You also have a role as Technology Transfer Project Consultant to NASA’s Armstrong Flight Research Center. What are you working on now with them?
We are currently on a hiatus until the funding is restored. However, I worked on several technologies, some of which turned into NASA-CPP Business Startup Program projects. Fantom came out of that collaboration, as did Posturonic and a physiotherapy product [which doesn’t have a name yet], inspired by a NASA fiber optics strain sensor technology. We’ve developed a low-cost technology that would do the same job for our purpose, to provide an affordable wearable electronics product, embedded within everyday clothing to improve posture.

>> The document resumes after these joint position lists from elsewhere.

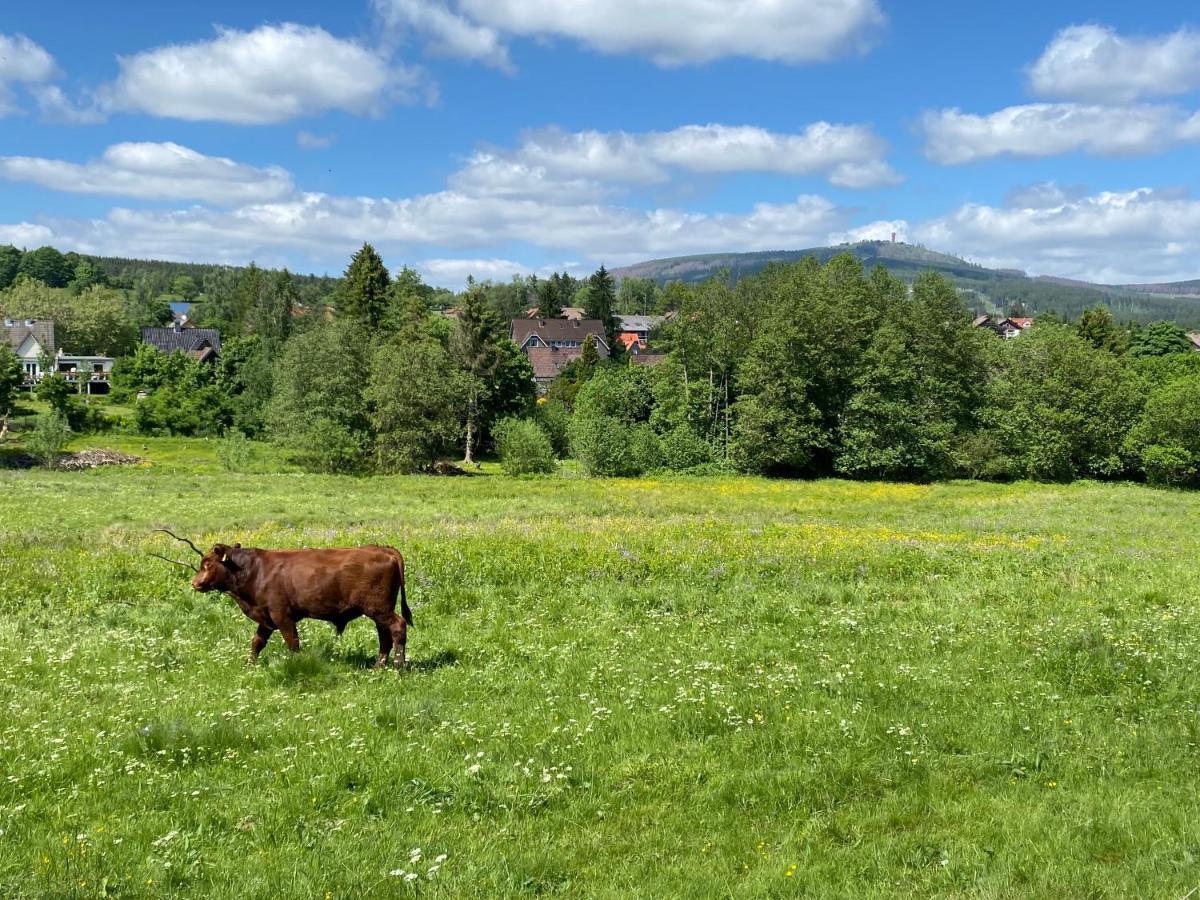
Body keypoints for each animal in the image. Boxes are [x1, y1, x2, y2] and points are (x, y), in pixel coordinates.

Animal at [188, 542, 412, 672]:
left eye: (207, 563)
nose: (194, 583)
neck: (256, 570)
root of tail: (382, 549)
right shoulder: (266, 618)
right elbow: (257, 642)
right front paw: (249, 665)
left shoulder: (282, 616)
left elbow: (292, 643)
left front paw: (297, 664)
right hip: (378, 611)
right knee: (384, 636)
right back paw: (379, 666)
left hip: (379, 609)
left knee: (398, 627)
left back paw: (398, 666)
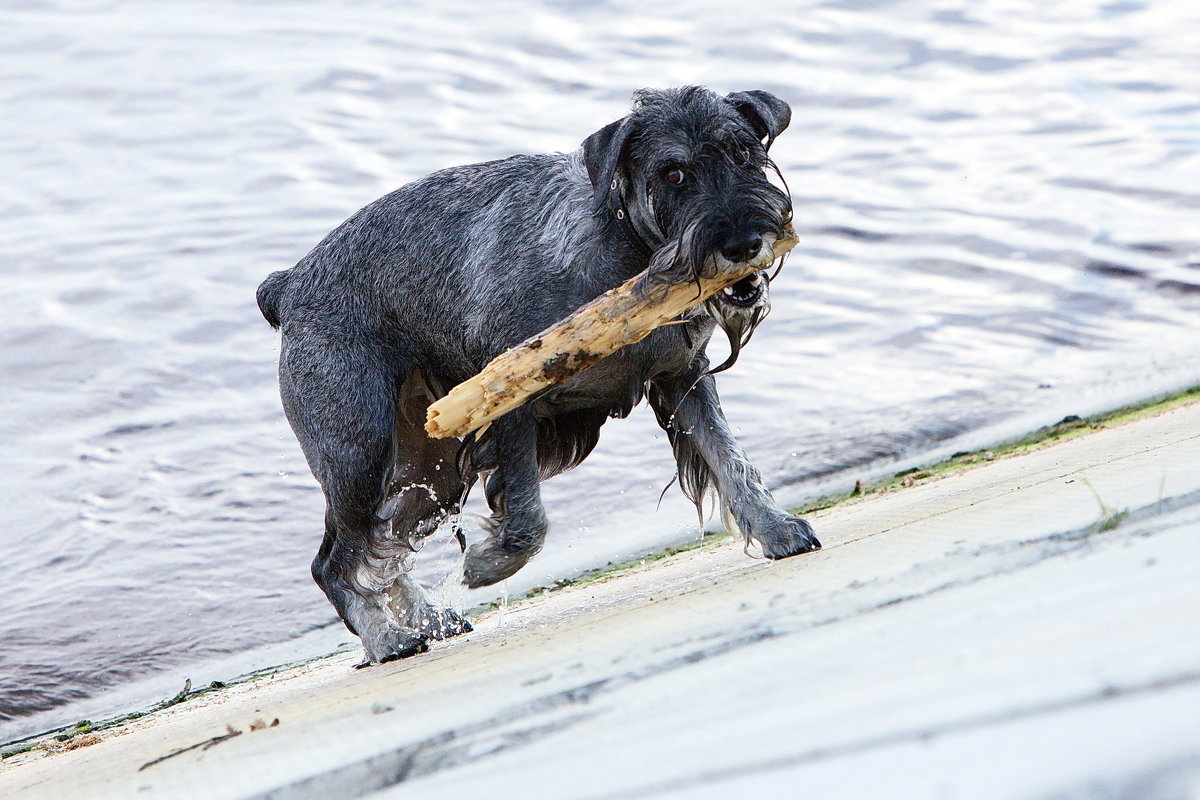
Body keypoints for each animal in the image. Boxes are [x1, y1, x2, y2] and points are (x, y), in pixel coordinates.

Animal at [260, 86, 825, 662]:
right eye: (673, 173)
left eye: (743, 152)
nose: (743, 243)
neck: (627, 254)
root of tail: (288, 285)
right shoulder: (511, 402)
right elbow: (529, 520)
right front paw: (485, 565)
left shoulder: (682, 379)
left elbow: (730, 459)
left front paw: (777, 529)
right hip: (361, 455)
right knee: (336, 561)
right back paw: (387, 638)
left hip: (431, 466)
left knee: (385, 543)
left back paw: (428, 622)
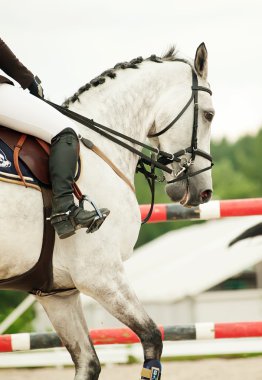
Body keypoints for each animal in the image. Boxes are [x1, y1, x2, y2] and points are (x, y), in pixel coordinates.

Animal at [0, 42, 215, 380]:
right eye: (208, 114)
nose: (203, 191)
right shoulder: (101, 275)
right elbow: (152, 338)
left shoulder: (58, 293)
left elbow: (88, 363)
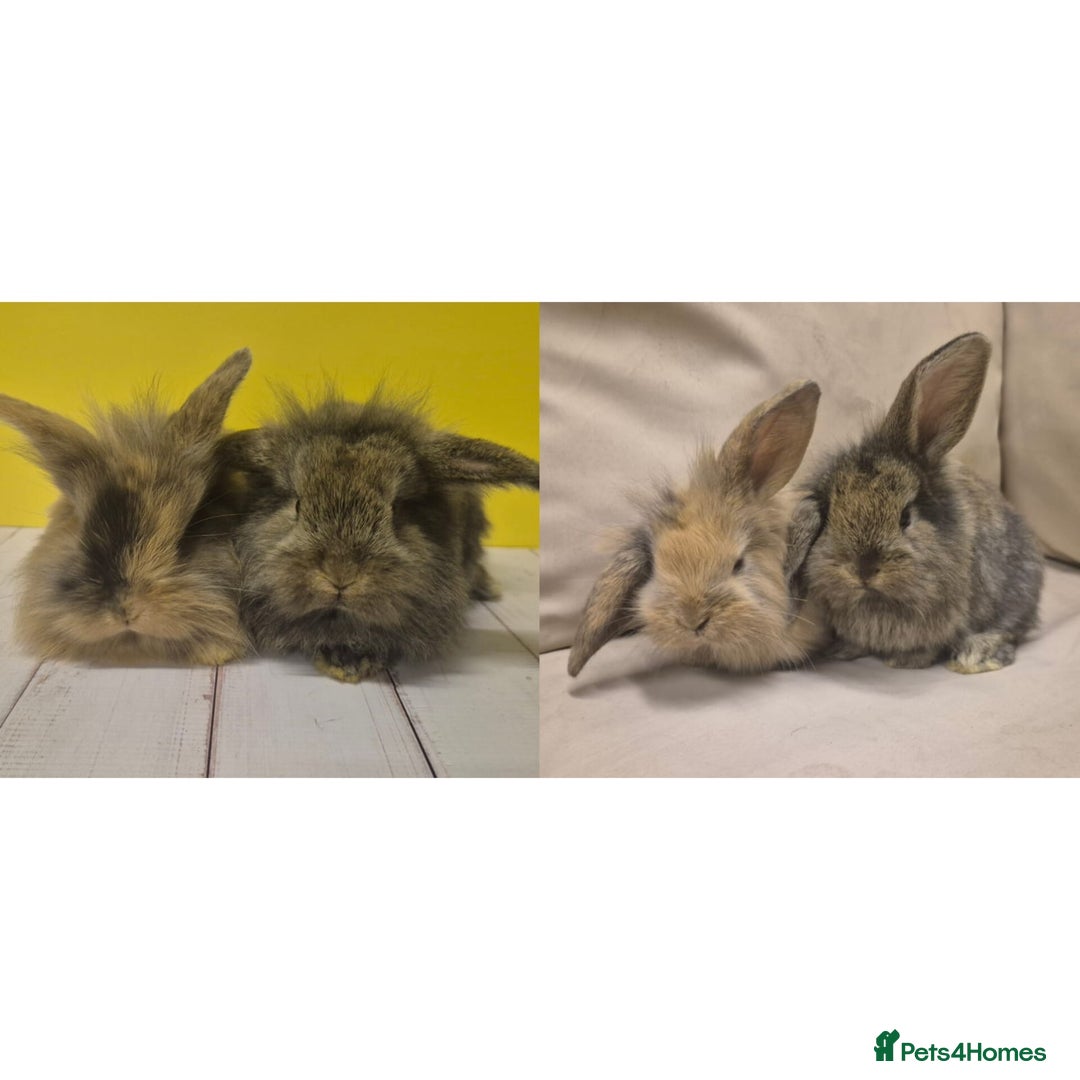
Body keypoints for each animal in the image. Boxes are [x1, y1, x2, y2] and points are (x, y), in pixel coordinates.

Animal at [793, 331, 1044, 674]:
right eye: (830, 514)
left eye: (906, 517)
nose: (864, 569)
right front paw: (844, 650)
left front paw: (905, 661)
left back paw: (975, 656)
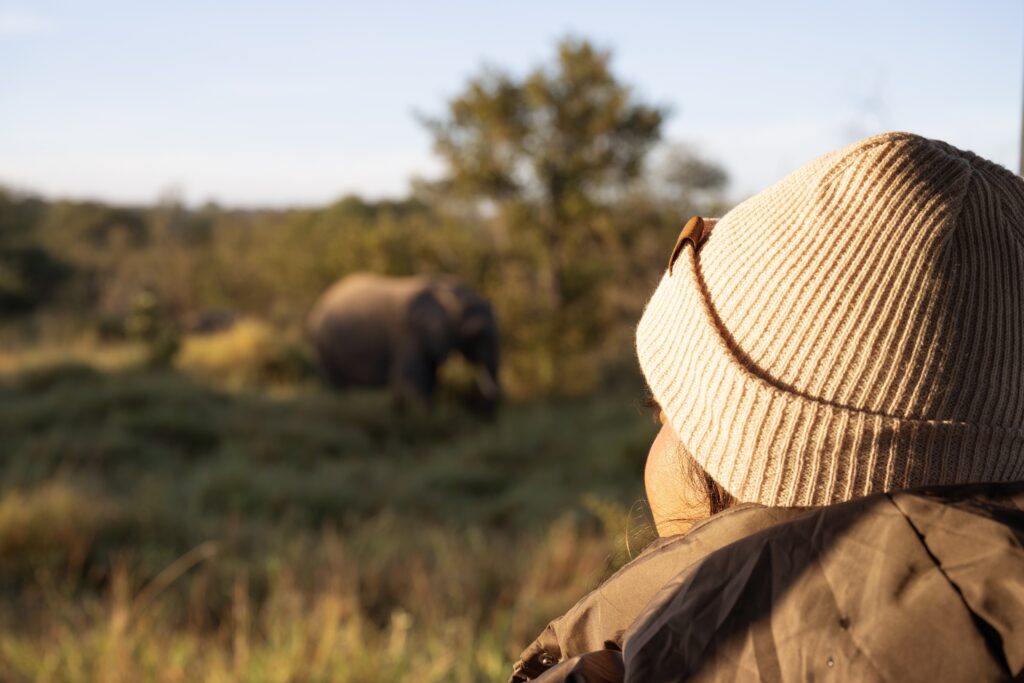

How do you manufacture prototypes? Is there a “fab lab” here at CPP?
We do the prototyping in-house via 3D printers and other labs that are available to us. Three labs we use frequently are the fiber optics lab and the apparel merchandising lab, and iLab here at Cal Poly Pomona.

How do you then bring innovations to market? Is there a mechanism via NASA — or third-party commercial providers?
There is a licensing agreement. We will be paying royalties for the NASA technologies we utilize in our products, once they start generating revenue.

Finally, if any PCMag readers are working within labs, startups, or academic institutions, and want to use NASA technology, just as you do here, what’s the process?
NASA has a site where you can apply to license their patents using the Automated Technology Licensing Application System — plus they have a special reduced-rates program for startups to encourage high-tech entrepreneurs. You can apply to that program here. For general searches on NASA-derived technologies, anyone can search the database here on everything from biotech to electronics, aeronautics to optics, robotics, and more.